Por José Pacheco
“Nunca lamentei
tanto a ausência de uma educação prática e sólida e
nunca reconheci tanto a inutilidade das maravilhas
teóricas com as quais nos iludimos nos tempos académicos.”
– À perplexidade de um Euclides da Cunha, perante as
surpresas que o sertão lhe destinara, eu associei a
interpelação daquela professora: “Ouvi o senhor, ontem,
no congresso. Posso mandar-lhe um email? Preciso que me
dê a sua opinião sobre o “turno integral”. Na minha
escola não tem dado bons resultados. É tudo teoria!”
“É tudo teoria” –
dizia a professora. Poderia não ser correcta a
afirmação, mas o que a sua prática lhe dizia contrariava
a teoria: na sua escola, o “turno integral”, tinha-se
transformado numa dose dupla de tédio.
É pública a minha
defesa da escola em tempo integral, mas não de um tempo
integral de mesmice. Não defendo o turno integral por
decreto, introduzido de qualquer modo. Os professores
reivindicarão a escola em tempo integral, se
compreenderem as suas vantagens e reconfigurarem as
práticas. E isso apenas se consegue através da reflexão
das práticas à luz das… teorias.
A propósito,
recordo-me de um episódio ocorrido, quando eu tentava
preparar futuros professores para a dura realidade das
escolas. Tudo começou com a frase que caracterizava o
início de cada um dos meus dias: “O que quereis saber?”
“Fale-nos de Bruner.”
“Por que quereis que
eu fale do Bruner?” – inquiri.
“Porque vamos ter
uma prova noutra disciplina e vai sair o Bruner.”
“E o que já sabeis
de Bruner?” – quis saber.
“Nada!” – exclamou a
turma, em coro.
“Deixai ver se eu
entendo: a prova é já na próxima semana e vós ainda não
lestes nada sobre o Bruner?”
“Para quê? Quando
formos trabalhar numa escola, não vamos precisar disso!
Isso é só teoria!

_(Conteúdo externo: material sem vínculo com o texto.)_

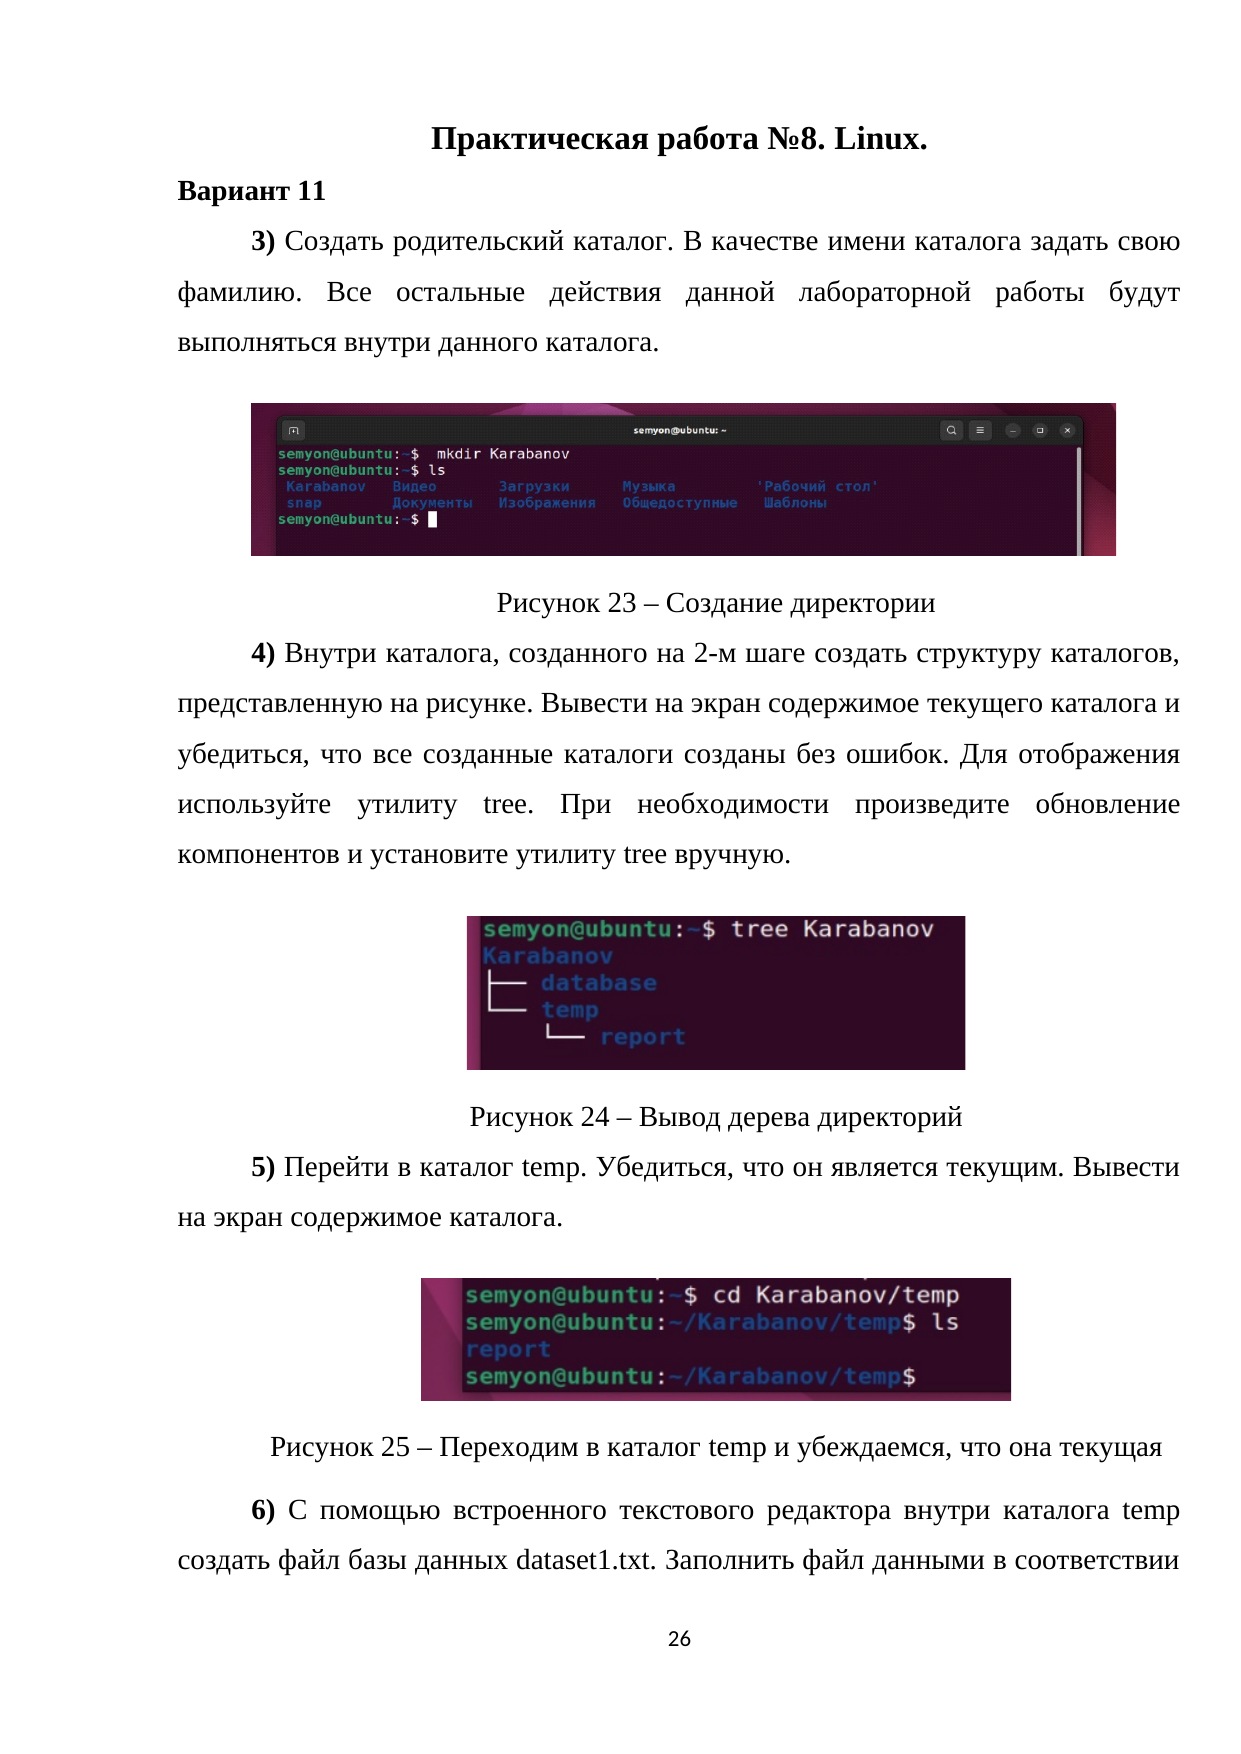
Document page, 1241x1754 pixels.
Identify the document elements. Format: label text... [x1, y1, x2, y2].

picture [251, 403, 1117, 556]
text Рисунок 25 – Переходим в каталог temp и убеждаемся, что она текущая [177, 1429, 1181, 1463]
text Вариант 11 [177, 173, 1181, 207]
text 5) Перейти в каталог temp. Убедиться, что он является текущим. Вывести на экран содержимое каталога. [177, 1149, 1181, 1233]
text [177, 1492, 1181, 1576]
text Практическая работа №8. Linux. [177, 118, 1181, 156]
text Рисунок 24 – Вывод дерева директорий [177, 1099, 1181, 1132]
text Рисунок 23 – Создание директории [177, 585, 1181, 619]
text 4) Внутри каталога, созданного на 2-м шаге создать структуру каталогов, представленную на рисунке. Вывести на экран содержимое текущего каталога и убедиться, что все созданные каталоги созданы без ошибок. Для отображения используйте утилиту tree. При необходимости произведите обновление компонентов и установите утилиту tree вручную. [177, 635, 1181, 870]
picture [421, 1278, 1012, 1401]
picture [466, 916, 966, 1070]
text 3) Создать родительский каталог. В качестве имени каталога задать свою фамилию. Все остальные действия данной лабораторной работы будут выполняться внутри данного каталога. [177, 223, 1181, 357]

Só queremos que você nos dê aula como
faz o professor da outra cadeira.”
“E como faz o vosso
professor dessa cadeira?”
Responderam: “Traz
uns papéis, projecta uns slides, umas transparências, e
vai falando daquilo que o Bruner escreveu nos livros.”
“E vós, que ides ser
professores, não sabeis ler?
“Sabemos. É claro
que sabemos ler!”
“Então ide até à
biblioteca e lede o que quiserdes sobre o Bruner.

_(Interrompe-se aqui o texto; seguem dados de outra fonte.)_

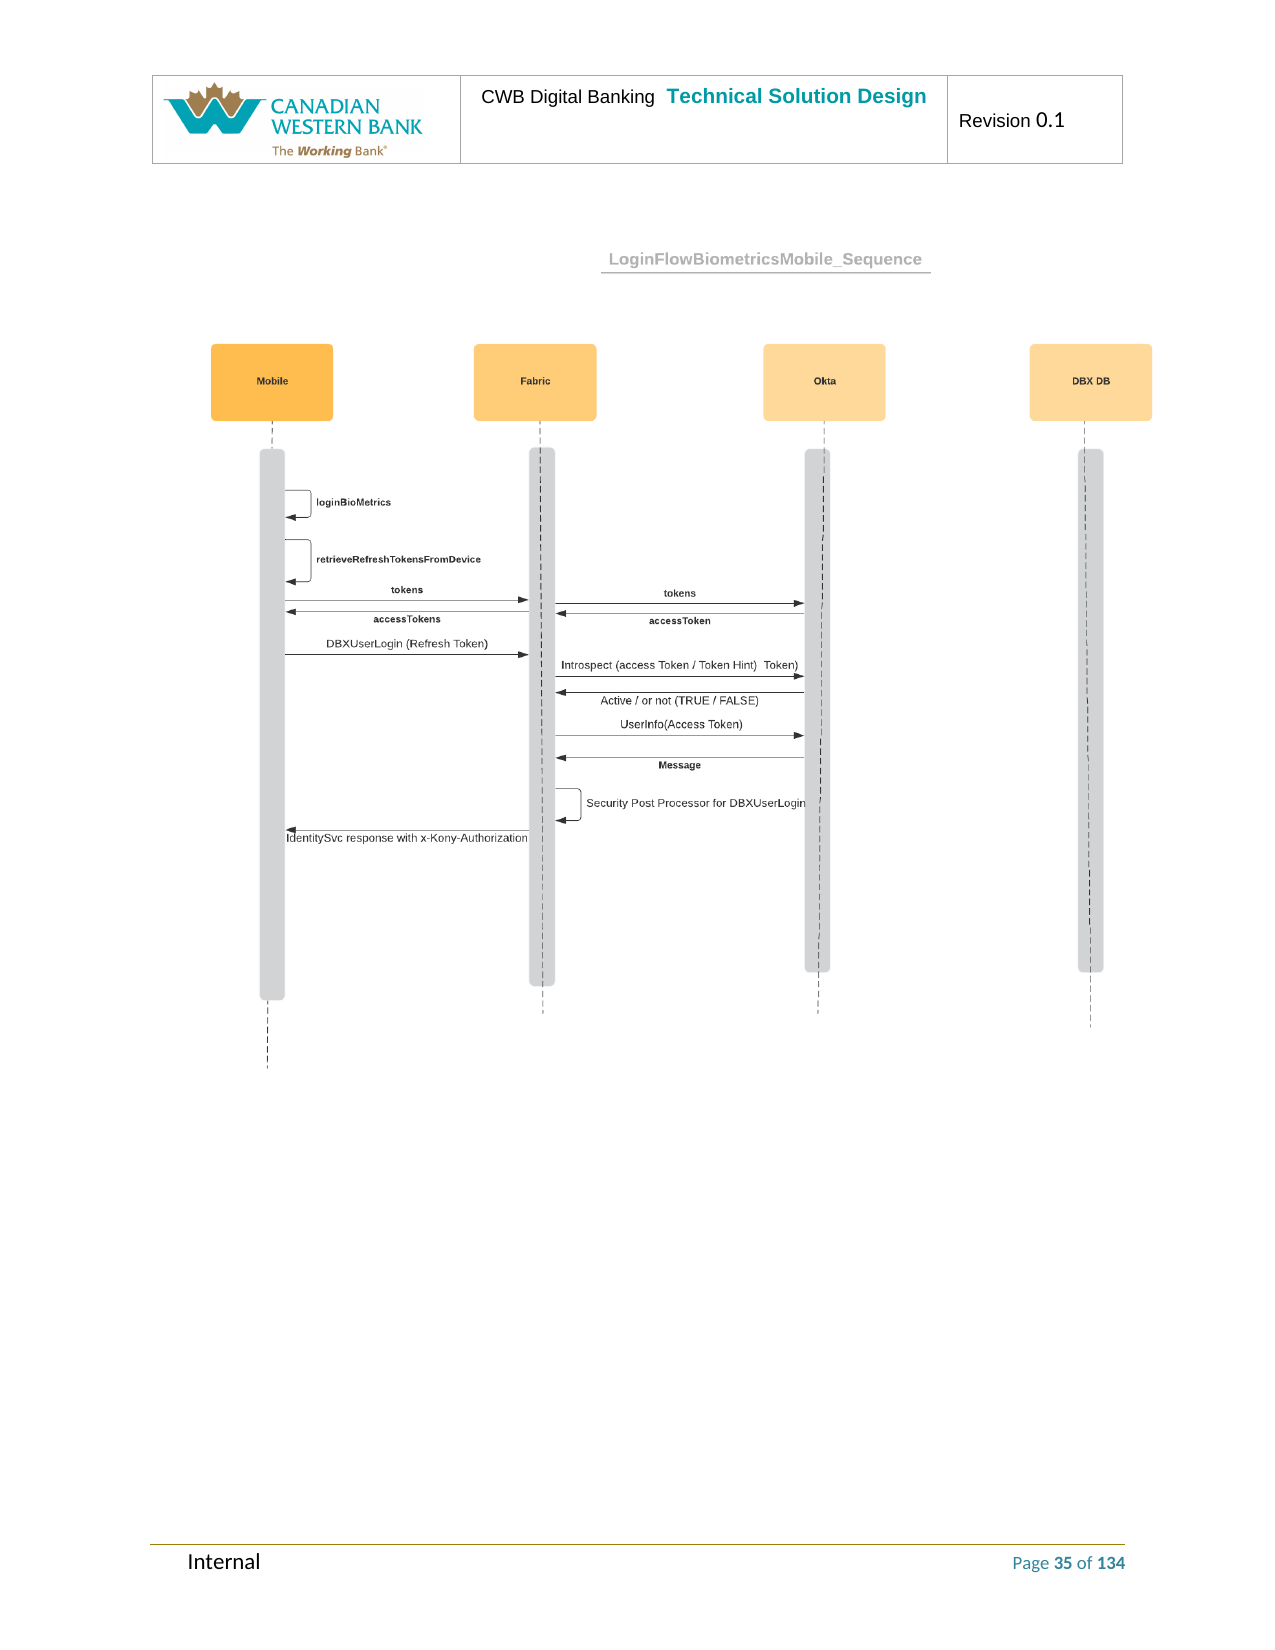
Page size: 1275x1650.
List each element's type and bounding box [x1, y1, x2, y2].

picture [150, 192, 1214, 1115]
picture [163, 82, 423, 158]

Depois, trazei para aqui as dúvidas que a leitura vos
tiver suscitado pois, para que haja diálogo, todos nós
teremos de estar por dentro do assunto.”
“Nós preferimos que
você dê uma aula sobre o Bruner.” – e já aprontavam
papel e caneta, para apontamentos.
“Não, meus amigos!
Não vou dar a aula sobre o Bruner! Sou professor, não
sou papagaio!”
E por aí ficou a
conversa.
Não me surpreende
que os professores reajam negativamente perante uma
iniciativa como o “turno integral”. Se não compreendem a
utilidade e se lhes afigura difícil a viabilidade, “é
tudo teoria”. Se não lhes forem dadas condições dignas
para o exercício da profissão, assumem atitudes
relutantes, que desvirtuam a “inovação”. Se a formação
que lhes foi servida não estimula uma profícua reflexão
da prática, a teoria tem má reputação.